The price of Asian spot LNG (liquefied natural gases) rose this week to its highest level in six months, mainly due to the cooling down in India and forecasted temperatures for northeast Asia, as well as the suspension of production at a gas facility in Australia.

Average LNG price for July deliveries into North-east Asia Industry sources estimate that the price per million British Thermal Units (mmBtu) was $12.60, its highest level since December 15.

Estimated August delivery prices were $12.70/mmBtu.

The strength of the demand in Asia has supported prices and differentials. "The level of tendering has remained high because of a combination fundamental drivers in different countries including strong economic activity and hot weather. It also reflects the challenges of upstream production as well as restocking of demand," said Lucas Schmitt.

We expect Asian summer LNG to grow year-on-year but at a slower rate than the past few months. The inventories for the key markets in northeast Asia seem to be broadly balanced."

The spot demand for India is still strong, despite a persistent heatwave, but the majority of northeast Asian buyers are doing so to optimize their trade, despite Japan and Korea's meteorological agencies predicting a 50% chance of temperatures above normal in June and July.

"Despite the imminent warm weather forecasts there is still an absence of significant market activities, which could suggest that sufficient supplies are available for the summer ahead. It is expected that Northeast Asian players, at current prices will wait to see how summer demand develops.

Chevron has suspended production of its Wheatstone gas platform in Australia for repairs to the fuel gas system. The company has begun the repair work which should be completed within the next few weeks.

This week, the production suspension boosted Europe gas prices.

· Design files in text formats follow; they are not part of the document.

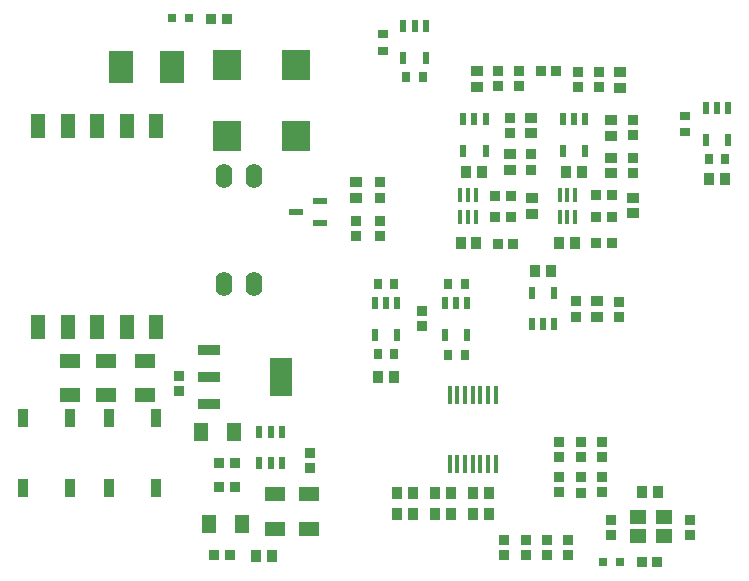
<source format=gtp>
G04*
G04 #@! TF.GenerationSoftware,Altium Limited,Altium Designer,20.1.8 (145)*
G04*
G04 Layer_Color=8421504*
%FSLAX44Y44*%
%MOMM*%
G71*
G04*
G04 #@! TF.SameCoordinates,D5C0B3DD-F8AF-49D1-A0DA-DDDA0C0BEC7C*
G04*
G04*
G04 #@! TF.FilePolarity,Positive*
G04*
G01*
G75*
%ADD20R,0.9500X0.8500*%
%ADD21R,0.8500X0.9500*%
%ADD22R,0.9000X1.0000*%
%ADD23R,0.8000X0.9000*%
%ADD24R,1.0000X0.9000*%
%ADD25R,0.6000X1.0000*%
%ADD26R,0.9000X0.8000*%
%ADD27R,0.5500X1.0000*%
%ADD28R,1.2700X2.0300*%
%ADD29R,0.4000X1.2000*%
%ADD30R,2.4500X2.5500*%
%ADD31R,1.4000X1.2000*%
%ADD32R,0.4000X1.5000*%
%ADD33R,1.9000X3.2500*%
%ADD34R,1.9000X0.9500*%
%ADD35R,1.2000X1.6500*%
%ADD36R,0.5500X1.0500*%
%ADD37R,0.8000X0.8000*%
%ADD38R,1.8000X1.3000*%
%ADD39R,2.0500X2.7000*%
%ADD40R,1.3096X0.5680*%
%ADD41O,1.4000X2.1000*%
%ADD42R,0.9000X1.5000*%
D20*
X915352Y565892D02*
D03*
Y578892D02*
D03*
X1299782Y763265D02*
D03*
Y750265D02*
D03*
X1271390Y823026D02*
D03*
Y836026D02*
D03*
X1253347Y836026D02*
D03*
Y823026D02*
D03*
X1299945Y782308D02*
D03*
Y795308D02*
D03*
X1251783Y641870D02*
D03*
Y628870D02*
D03*
X1214041Y753089D02*
D03*
Y766089D02*
D03*
X1203755Y836896D02*
D03*
Y823896D02*
D03*
X1185712Y823896D02*
D03*
Y836896D02*
D03*
X1195549Y797132D02*
D03*
Y784132D02*
D03*
X1086000Y729454D02*
D03*
Y742454D02*
D03*
X1274204Y510034D02*
D03*
Y523034D02*
D03*
X1348371Y443670D02*
D03*
Y456670D02*
D03*
X1274043Y479991D02*
D03*
Y492991D02*
D03*
X1256161Y510034D02*
D03*
Y523034D02*
D03*
X1256001Y492781D02*
D03*
Y479781D02*
D03*
X1237578Y492991D02*
D03*
Y479991D02*
D03*
Y510034D02*
D03*
Y523034D02*
D03*
X1121505Y620572D02*
D03*
Y633572D02*
D03*
X1086067Y696930D02*
D03*
Y709930D02*
D03*
X1065485D02*
D03*
Y696930D02*
D03*
X1191055Y426753D02*
D03*
Y439753D02*
D03*
X1026160Y500750D02*
D03*
Y513750D02*
D03*
X1227140Y439753D02*
D03*
Y426753D02*
D03*
X1209098Y439753D02*
D03*
Y426753D02*
D03*
X1281786Y443518D02*
D03*
Y456518D02*
D03*
X1287868Y628557D02*
D03*
Y641557D02*
D03*
X1245183Y439885D02*
D03*
Y426885D02*
D03*
D21*
X1185322Y690464D02*
D03*
X1198323D02*
D03*
X1268965Y690880D02*
D03*
X1281965D02*
D03*
X1268965Y713508D02*
D03*
X1281965D02*
D03*
X1234798Y837146D02*
D03*
X1221797D02*
D03*
X1183615Y730999D02*
D03*
X1196615D02*
D03*
X1183615Y712957D02*
D03*
X1196615D02*
D03*
X1268965Y731723D02*
D03*
X1281965D02*
D03*
X949810Y504910D02*
D03*
X962810D02*
D03*
X1307569Y421461D02*
D03*
X1320569D02*
D03*
X962810Y484328D02*
D03*
X949810D02*
D03*
X945577Y426740D02*
D03*
X958577D02*
D03*
X942948Y880820D02*
D03*
X955948D02*
D03*
D22*
X1251172Y690880D02*
D03*
X1237672D02*
D03*
X1167530D02*
D03*
X1154030D02*
D03*
X1230490Y667361D02*
D03*
X1216990D02*
D03*
X1159006Y750915D02*
D03*
X1172506D02*
D03*
X1256672D02*
D03*
X1243172D02*
D03*
X1320819Y480047D02*
D03*
X1307319D02*
D03*
X1364244Y745705D02*
D03*
X1377744D02*
D03*
X1132671Y461396D02*
D03*
X1146171D02*
D03*
X1100629Y479438D02*
D03*
X1114129D02*
D03*
X1097680Y577850D02*
D03*
X1084180D02*
D03*
X1178214Y461396D02*
D03*
X1164714D02*
D03*
X1114129D02*
D03*
X1100629D02*
D03*
X1164714Y479438D02*
D03*
X1178214D02*
D03*
X1132671D02*
D03*
X1146171D02*
D03*
X994531Y426563D02*
D03*
X981031D02*
D03*
D23*
X1122060Y831848D02*
D03*
X1108060D02*
D03*
X1378235Y761998D02*
D03*
X1364235D02*
D03*
X1097963Y597280D02*
D03*
X1083963D02*
D03*
X1143769Y596538D02*
D03*
X1157769D02*
D03*
X1143387Y656360D02*
D03*
X1157387D02*
D03*
X1083963Y656864D02*
D03*
X1097963D02*
D03*
D24*
X1281672Y763515D02*
D03*
Y750015D02*
D03*
Y782058D02*
D03*
Y795558D02*
D03*
X1289436Y836276D02*
D03*
Y822776D02*
D03*
X1214157Y729123D02*
D03*
Y715623D02*
D03*
X1195549Y752839D02*
D03*
Y766339D02*
D03*
X1065485Y729493D02*
D03*
Y742993D02*
D03*
X1213591Y783882D02*
D03*
Y797382D02*
D03*
X1299782Y716174D02*
D03*
Y729674D02*
D03*
X1167670Y823646D02*
D03*
Y837146D02*
D03*
X1269825Y628307D02*
D03*
Y641807D02*
D03*
D25*
X1259422Y795958D02*
D03*
X1249922D02*
D03*
X1240422D02*
D03*
Y768958D02*
D03*
X1259422D02*
D03*
X1214240Y622190D02*
D03*
X1223740D02*
D03*
X1233240D02*
D03*
Y649190D02*
D03*
X1214240D02*
D03*
X1175256Y768958D02*
D03*
X1156256D02*
D03*
Y795958D02*
D03*
X1165756D02*
D03*
X1175256D02*
D03*
D26*
X1088268Y867991D02*
D03*
Y853991D02*
D03*
X1344267Y784790D02*
D03*
Y798790D02*
D03*
D27*
X1124560Y875140D02*
D03*
X1115060D02*
D03*
X1105560D02*
D03*
Y848140D02*
D03*
X1124560D02*
D03*
X1380560Y778290D02*
D03*
X1361560D02*
D03*
Y805290D02*
D03*
X1371060D02*
D03*
X1380560D02*
D03*
X1159887Y613068D02*
D03*
X1140887D02*
D03*
Y640068D02*
D03*
X1150387D02*
D03*
X1159887D02*
D03*
X1100463Y640572D02*
D03*
X1090963D02*
D03*
X1081463D02*
D03*
Y613572D02*
D03*
X1100463D02*
D03*
D28*
X796276Y620084D02*
D03*
X896276Y790284D02*
D03*
X871276D02*
D03*
X846276D02*
D03*
X821276D02*
D03*
X796276D02*
D03*
X821276Y620084D02*
D03*
X846276D02*
D03*
X871276D02*
D03*
X896276D02*
D03*
D29*
X1166822Y731873D02*
D03*
X1160322D02*
D03*
X1153822D02*
D03*
Y712873D02*
D03*
X1160322D02*
D03*
X1166822D02*
D03*
X1250922D02*
D03*
X1244422D02*
D03*
X1237922D02*
D03*
Y731873D02*
D03*
X1244422D02*
D03*
X1250922D02*
D03*
D30*
X1014365Y842142D02*
D03*
Y781643D02*
D03*
X955885Y842142D02*
D03*
Y781643D02*
D03*
D31*
X1326079Y442754D02*
D03*
X1304079D02*
D03*
X1326079Y458754D02*
D03*
X1304079D02*
D03*
D32*
X1183772Y562081D02*
D03*
Y504081D02*
D03*
X1177272D02*
D03*
X1170772D02*
D03*
X1177272Y562081D02*
D03*
X1170772D02*
D03*
X1164272D02*
D03*
X1157772D02*
D03*
X1151272D02*
D03*
X1144772D02*
D03*
Y504081D02*
D03*
X1151272D02*
D03*
X1157772D02*
D03*
X1164272D02*
D03*
D33*
X1002050Y577850D02*
D03*
D34*
X941050Y554850D02*
D03*
Y577850D02*
D03*
Y600850D02*
D03*
D35*
X934334Y530860D02*
D03*
X962334D02*
D03*
X969040Y453293D02*
D03*
X941040D02*
D03*
D36*
X1002640Y505160D02*
D03*
X993140D02*
D03*
X983640D02*
D03*
Y531160D02*
D03*
X993140D02*
D03*
X1002640D02*
D03*
D37*
X924440Y881380D02*
D03*
X909440D02*
D03*
X1274286Y421461D02*
D03*
X1289286D02*
D03*
D38*
X822960Y562080D02*
D03*
Y591080D02*
D03*
X886460D02*
D03*
Y562080D02*
D03*
X1025717Y449417D02*
D03*
Y478417D02*
D03*
X996635Y449417D02*
D03*
Y478417D02*
D03*
X853440Y591080D02*
D03*
Y562080D02*
D03*
D39*
X909498Y840143D02*
D03*
X866498D02*
D03*
D40*
X1035050Y708050D02*
D03*
Y727050D02*
D03*
X1014730Y717550D02*
D03*
D41*
X953770Y656810D02*
D03*
X979170D02*
D03*
X953770Y747810D02*
D03*
X979170D02*
D03*
D42*
X896300Y483580D02*
D03*
X856300D02*
D03*
Y542580D02*
D03*
X896300D02*
D03*
X823710D02*
D03*
X783710D02*
D03*
Y483580D02*
D03*
X823710D02*
D03*
M02*

</source>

S&P Global Commodity Insights estimated its daily North West Europe Gas Marker (NWM), a price benchmark for July cargoes on an ex ship (DES) basis, at $11.151/mmBtu in June 2013, a $0.07/mmBtu reduction to the gas price at Dutch TTF hub.

Spark Commodities set the price for July at $11.122/mmBtu while Argus put it at $11.10/mmBtu.

Wood Mackenzie predicts that gas storage will reach its maximum capacity by the end of September and continue to do so until October, while an additional 4,000,000 metric tons per year (tpa), floating storage, has also been accumulated.

Samuel Good, director of LNG pricing for commodity pricing agency Argus, said that "Limitations in European injection demand and weak downstream consumption continue weighing on the region's LNG revenues."

The open inter-basin arbitration for Atlantic loadings continues to pull LNG from Europe to Asia, where the demand remains strong despite Asian spot delivered prices rising well into double digits.

According to Spark Commodities analyst Qasim Afghan the LNG freight rate increased sharply this week. The Atlantic spot rate rose to $64,250/day by Friday and the Pacific rate to $48,000/day.